A poor Premier League season at the top in which we had the ultimate chance time and again to have our say and to rise from the malignant failure that Wenger and his bosses have lumped us all with ever since the costly move to the Emirates (on more than one account), has instead shown us time and again that this is a failing policy akin of a failed state conning its people. You remember the move to Ashburton Grove; that move which was meant to provide us with enough cash to compete with the world's biggest, another lie, by the way. But that's for another day.

And you moan about the penalty and the injury time, boss? Rather than doing that, cursing and cussing about the referee, the weather, leaving your lucky socks in the wash at home and what have you, I would much rather you admitted that this whole idea of being good enough to challenge for honours is far, far away, if not totally out of your, and this squad's reach.

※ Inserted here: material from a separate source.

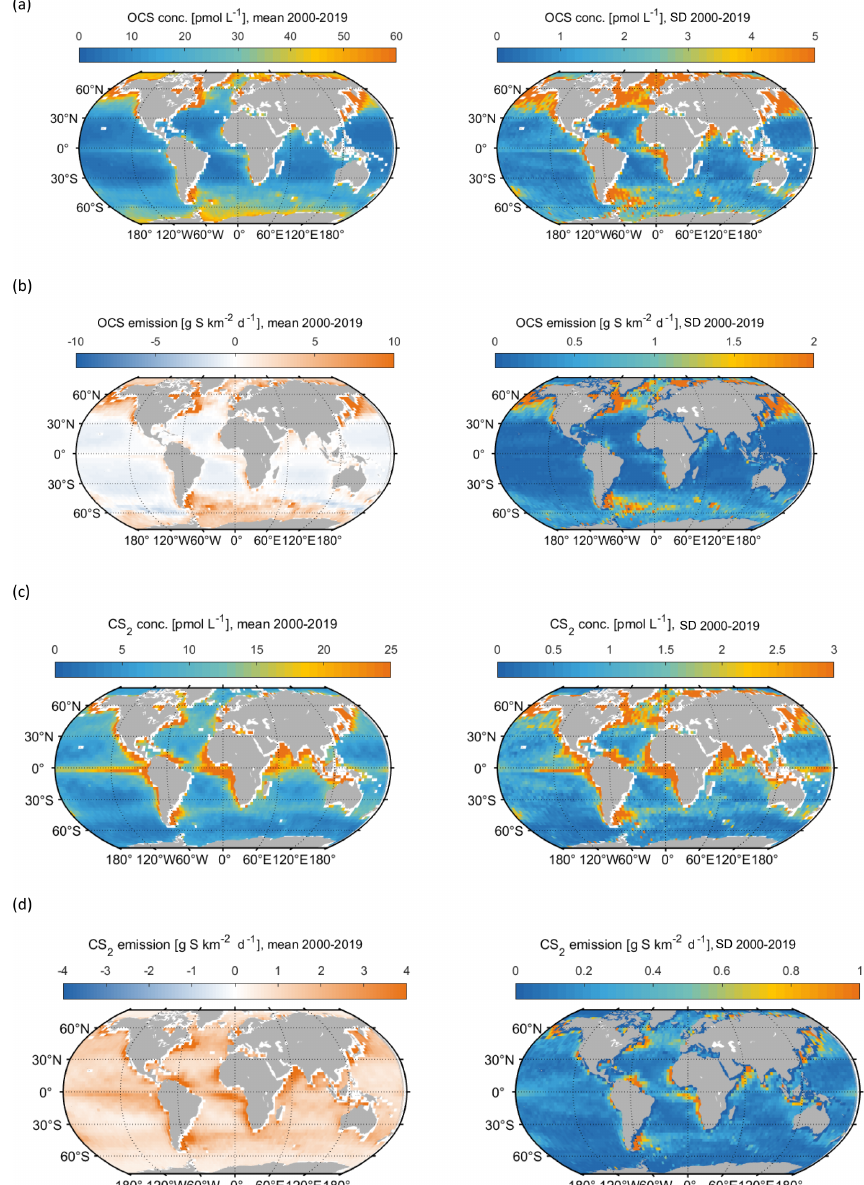
Figure 2. Spatial variation, averaged over the 2000–2019 period, in (a) mean OCS surface concentration (left panel) and standard deviation of annual mean concentrations (right panel), (b) same for OCS emissions, (c) same for CS 2 surface concentration, (d) same for CS 2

The side has become as predictable as it has become boring, where almost any team with a half-negative mindset and a set of physically strong figures down the middle know what it takes to grab at least a point out of the gift shop that is the Emirates Stadium. We couldn't defend in the past, and now we cannot even attack either, meaning that a slide down the table to third is the much likelier outcome than what is in hindsight, an unrealistic, non-existent shot at the Premier League title.

We have all been duped, and the worrying thing is, the very first victim is Arsène Wenger himself, the very creator of this most terrific con.

I'll say it again: baseless, toothless, clueless. End of.